Counting trailing zeroes is equal to counting powers of the base-- in this case, powers of 2.

In $n!$ , each even number $\leq n$ contributes a power of 2.

Each multiple of four contributes another power of 2.

Each multiple of eight contributes another power of 2.

And so on. Thus the number of factors of 2 in $n!$ is equal to $(\text{multiples of}\ 2^1,\ \leq n) + \cdots + (\text{multiples of}\ 2^i,\ \leq n) + \cdots \\ = \left\lfloor\frac n{2^1}\right\rfloor + \cdots + \left\lfloor\frac n{2^i}\right\rfloor + \cdots,$ where $2^i$ can be limited to be less than or equal to $n$ . The calculation becomes particularly easy when $n = 2^k$ , because the argument of the floor function $\lfloor\cdot\rfloor$ is a whole number in every instance:

$\text{factors of 2 in}\ (2^k)! = \frac{2^k}{2^1} + \cdots + \frac{2^k}{2^i} + \cdots + \frac{2^k}{2^k} \\ = 2^{k-1} + \cdots + 2^0 = 2^k-1.$

Substitute $k = 16$ and we find that there are $2^{16}-1 = \boxed{65535}$ factors of 2 in $(2^{16})!$ , and therefore 65335 trailing zeroes in its binary representation.

Let $n$ be a positive integer, let $p$ be a prime, and let $s$ be the sum of the digits in $n$ when expressed in base $p$ . Then the number of factors of $p$ in $n!$ is given by $\frac{n - s}{p - 1}.$

For $n = 2^{16}$ and $p = 2$ , $s = 1$ , so the number of factors of 2 in $(2^{16})!$ is simply $2^{16} - 1 = 65535$ .

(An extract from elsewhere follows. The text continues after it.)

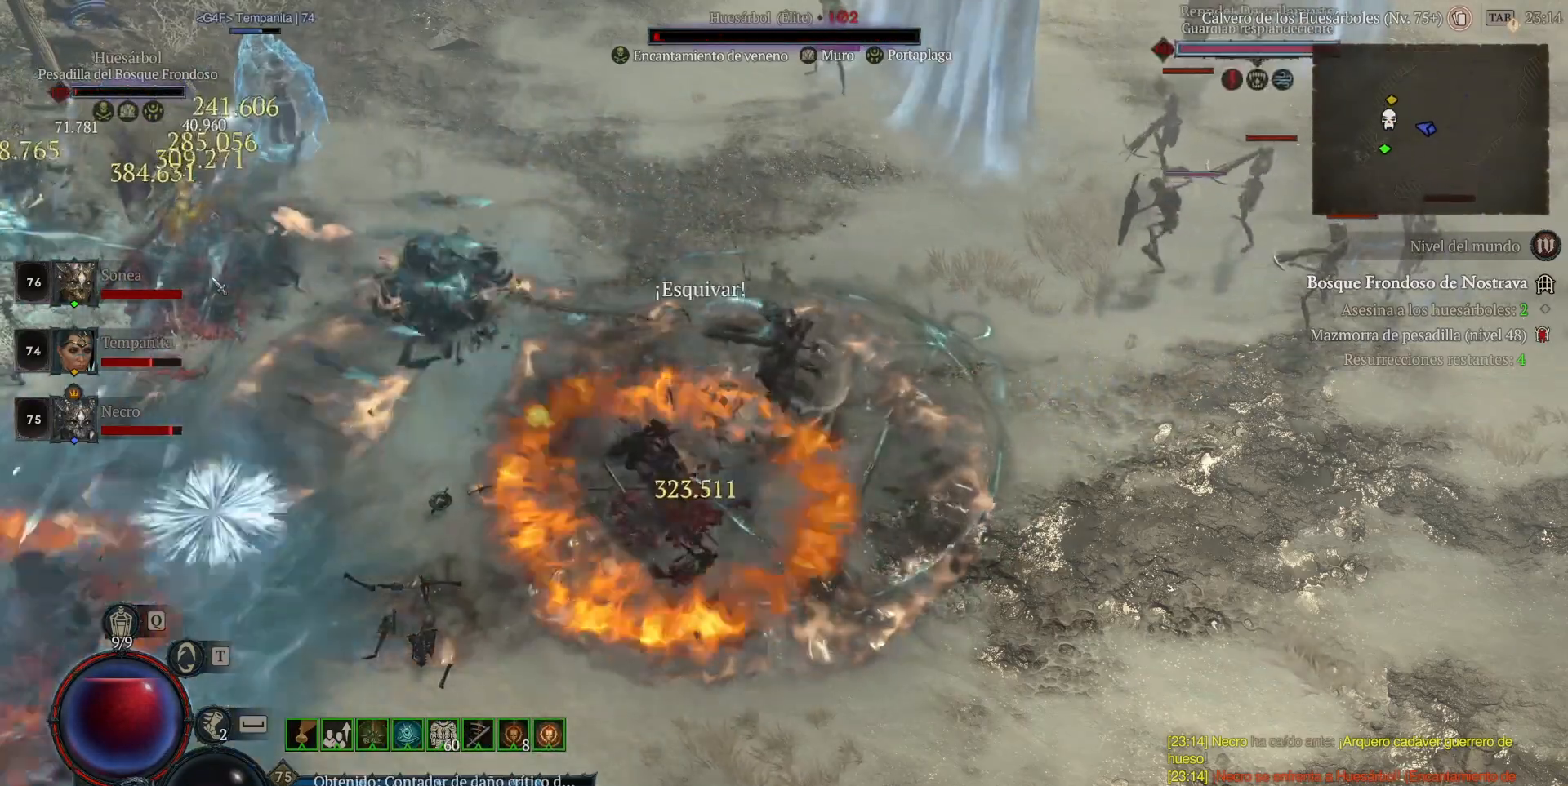
{"keys": [], "mouse": ["left"], "events": [[80, "mouse_right", "up"], [280, "shift_l", "up"], [400, "mouse_left", "down"]]}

As Arjen said, we just need to count the powers of 2 in $2^{16}$ . We can express this as

$\sum _{ n=1 }^{ 16 }{ \frac { { 2 }^{ 16 } }{ { 2 }^{ n } } } ={ 2 }^{ 16 }\sum _{ n=1 }^{ 16 }{ \frac { 1 }{ { 2 }^{ n } } }$

This is because every power of 2 less than or equal to 16 is a divisor of $2^{16}$ . On simplifying the GP, we get

${ 2 }^{ 16 }\left( 1-\frac { 1 }{ { 2 }^{ 16 } } \right) ={ 2 }^{ 16 }-1=65535$

In fact, with a little thought, it can also be proved that for any positive integral $n$ , ${ \left( { 2 }^{ n } \right) ! }_{ 2 }$ has $2^n - 1$ trailing zeroes in base 2.